◆ **Complete the following**
[A] In the passage on hand hygiene in hospitals, what did researchers put on the floor to nudge staff toward the hand gel dispenser?
[B] Extend the passage on hand hygiene and behavior change, picking up right after its final sentence.

◆ **Excerpted passage**
....................

BCS recognises how important the context is when influencing decision making. For example, we investigated how the environment or choice architecture may be altered to nudge people toward increasing their hand washing behaviour in hospitals.
The long walk to the hand sanitiser
The World Health Organization describes the global burden of healthcare-associated infections (HCAIs). Recent studies conducted in Europe, found hospital-wide prevalence rates ranging from 4.6 per cent to 9.3 per cent. In Wales, the rate of hospital-acquired MRSA in 2013/14 was 5.6 per 100,000 cases. MRSA was also the cause of 0.2 per cent of all hospital deaths in the UK from 2009-13. One of the main ways of combating HCAIs is to maintain good practice in hand hygiene. Yet, getting people to actually practice good hand hygiene consistently is more difficult. One study, conducted by Wales Centre for Behaviour Change (WCBC) studied hand washing in an intensive care unit in a large hospital .Researchers found that promoting hand washing by telling staff, training and the use of fairly complicated signs placed around the hospital had minimal impact. Not only was this approach not effective in the long term, but it was also relatively expensive in time and resources to maintain. By developing and implementing a simple behavioural nudge – red footprints on the floor from the ward door to the sanitising hand gel dispenser, researchers improved hand hygiene behaviour. As a result of the foot print nudge, sanitising hand gel increased from 38 to 93 per cent for ward staff in this study.
Delivering prudent healthcare
We are defined by our actions – advocating a healthy lifestyle ultimately means nothing unless individuals actually do it, and do it consistently. The value-action gap explains the discrepancy between our stated attitudes and our actual behaviour. BCS can help close the value-action gap for people throughout Wales.

....................

Collected data
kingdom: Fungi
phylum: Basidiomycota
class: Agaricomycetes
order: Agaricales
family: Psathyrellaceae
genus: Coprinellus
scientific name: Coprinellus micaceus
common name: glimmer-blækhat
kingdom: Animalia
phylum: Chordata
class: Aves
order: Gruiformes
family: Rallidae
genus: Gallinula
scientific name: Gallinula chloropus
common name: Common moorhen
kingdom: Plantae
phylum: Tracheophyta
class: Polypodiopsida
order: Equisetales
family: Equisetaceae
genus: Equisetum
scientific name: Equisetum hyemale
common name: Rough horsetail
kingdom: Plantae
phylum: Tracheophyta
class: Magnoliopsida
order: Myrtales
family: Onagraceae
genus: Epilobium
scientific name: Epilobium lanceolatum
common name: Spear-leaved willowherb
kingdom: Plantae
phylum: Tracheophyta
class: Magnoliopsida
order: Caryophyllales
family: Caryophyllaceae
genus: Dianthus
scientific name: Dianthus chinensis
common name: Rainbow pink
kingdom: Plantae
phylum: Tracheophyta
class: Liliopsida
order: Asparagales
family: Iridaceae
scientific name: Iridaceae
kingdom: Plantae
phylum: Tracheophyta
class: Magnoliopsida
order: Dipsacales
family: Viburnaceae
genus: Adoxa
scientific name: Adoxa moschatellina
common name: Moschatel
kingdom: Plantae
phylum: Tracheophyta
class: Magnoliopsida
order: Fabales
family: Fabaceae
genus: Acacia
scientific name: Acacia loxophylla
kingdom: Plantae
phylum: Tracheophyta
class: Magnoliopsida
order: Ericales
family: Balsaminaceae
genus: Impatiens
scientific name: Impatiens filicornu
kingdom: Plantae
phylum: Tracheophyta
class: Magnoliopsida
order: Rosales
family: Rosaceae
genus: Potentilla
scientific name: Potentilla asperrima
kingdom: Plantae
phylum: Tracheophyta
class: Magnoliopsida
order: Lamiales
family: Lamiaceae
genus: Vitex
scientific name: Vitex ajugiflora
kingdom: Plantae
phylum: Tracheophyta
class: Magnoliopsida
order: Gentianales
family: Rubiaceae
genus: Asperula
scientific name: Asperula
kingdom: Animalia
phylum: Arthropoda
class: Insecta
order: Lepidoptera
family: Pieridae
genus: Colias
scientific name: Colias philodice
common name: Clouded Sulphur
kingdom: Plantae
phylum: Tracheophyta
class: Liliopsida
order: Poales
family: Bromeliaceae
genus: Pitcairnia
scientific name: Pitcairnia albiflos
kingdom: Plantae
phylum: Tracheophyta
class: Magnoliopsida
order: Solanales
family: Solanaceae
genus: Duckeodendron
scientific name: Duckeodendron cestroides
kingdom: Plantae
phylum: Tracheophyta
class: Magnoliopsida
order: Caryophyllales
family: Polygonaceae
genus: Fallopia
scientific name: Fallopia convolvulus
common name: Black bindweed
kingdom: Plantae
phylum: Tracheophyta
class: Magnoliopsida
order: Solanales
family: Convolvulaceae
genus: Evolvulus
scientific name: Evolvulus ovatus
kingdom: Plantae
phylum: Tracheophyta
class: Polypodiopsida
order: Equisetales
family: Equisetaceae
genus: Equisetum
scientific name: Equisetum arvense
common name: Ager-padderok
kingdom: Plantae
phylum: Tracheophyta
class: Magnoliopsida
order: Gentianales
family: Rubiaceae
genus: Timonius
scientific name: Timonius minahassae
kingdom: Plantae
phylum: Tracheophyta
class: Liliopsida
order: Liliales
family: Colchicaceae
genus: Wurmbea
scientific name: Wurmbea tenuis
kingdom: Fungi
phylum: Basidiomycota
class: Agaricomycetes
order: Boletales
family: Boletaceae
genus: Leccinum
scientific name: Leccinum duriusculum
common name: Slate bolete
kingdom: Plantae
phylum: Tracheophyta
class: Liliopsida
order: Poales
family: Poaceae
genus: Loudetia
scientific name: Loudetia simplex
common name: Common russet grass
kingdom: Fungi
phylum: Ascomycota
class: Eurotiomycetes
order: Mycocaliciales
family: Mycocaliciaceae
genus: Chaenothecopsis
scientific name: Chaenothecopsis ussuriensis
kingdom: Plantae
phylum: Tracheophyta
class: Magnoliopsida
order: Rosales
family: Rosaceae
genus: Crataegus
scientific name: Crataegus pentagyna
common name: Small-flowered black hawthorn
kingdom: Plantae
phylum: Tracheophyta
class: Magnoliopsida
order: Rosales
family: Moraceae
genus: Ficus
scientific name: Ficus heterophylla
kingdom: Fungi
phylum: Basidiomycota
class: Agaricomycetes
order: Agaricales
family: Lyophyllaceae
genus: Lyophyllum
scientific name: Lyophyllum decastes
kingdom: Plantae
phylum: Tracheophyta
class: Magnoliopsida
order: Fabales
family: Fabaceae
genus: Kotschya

....................

◆ **Exercise results**
[A] Red footprints leading from the ward door to the hand gel dispenser.

[B]
This can be achieved in a number of ways: by focusing on behaviour of people in the healthcare system at all levels; by engineering the choice architecture to support healthy choices; by providing appropriate contingencies at an individual level to help the people of Wales take responsibility for their own health; by developing systems of support that recognise that some individuals will require more support to encourage health related habits; and by using BCS to influence the cultural attributes of our nation towards owning their own health.
A unique opportunity
The Welsh Government is uniquely placed to advance these gains by ensuring behaviour change becomes a central tenant of the prudent healthcare agenda. With organisations such as the Wales Centre for Behaviour Change* and world-leading behavioural and health research being conducted across the Welsh universities, the Welsh Government has a wealth of behaviour change resources at its disposal. Despite the myriad of health issues we are facing, this puts us in a good place.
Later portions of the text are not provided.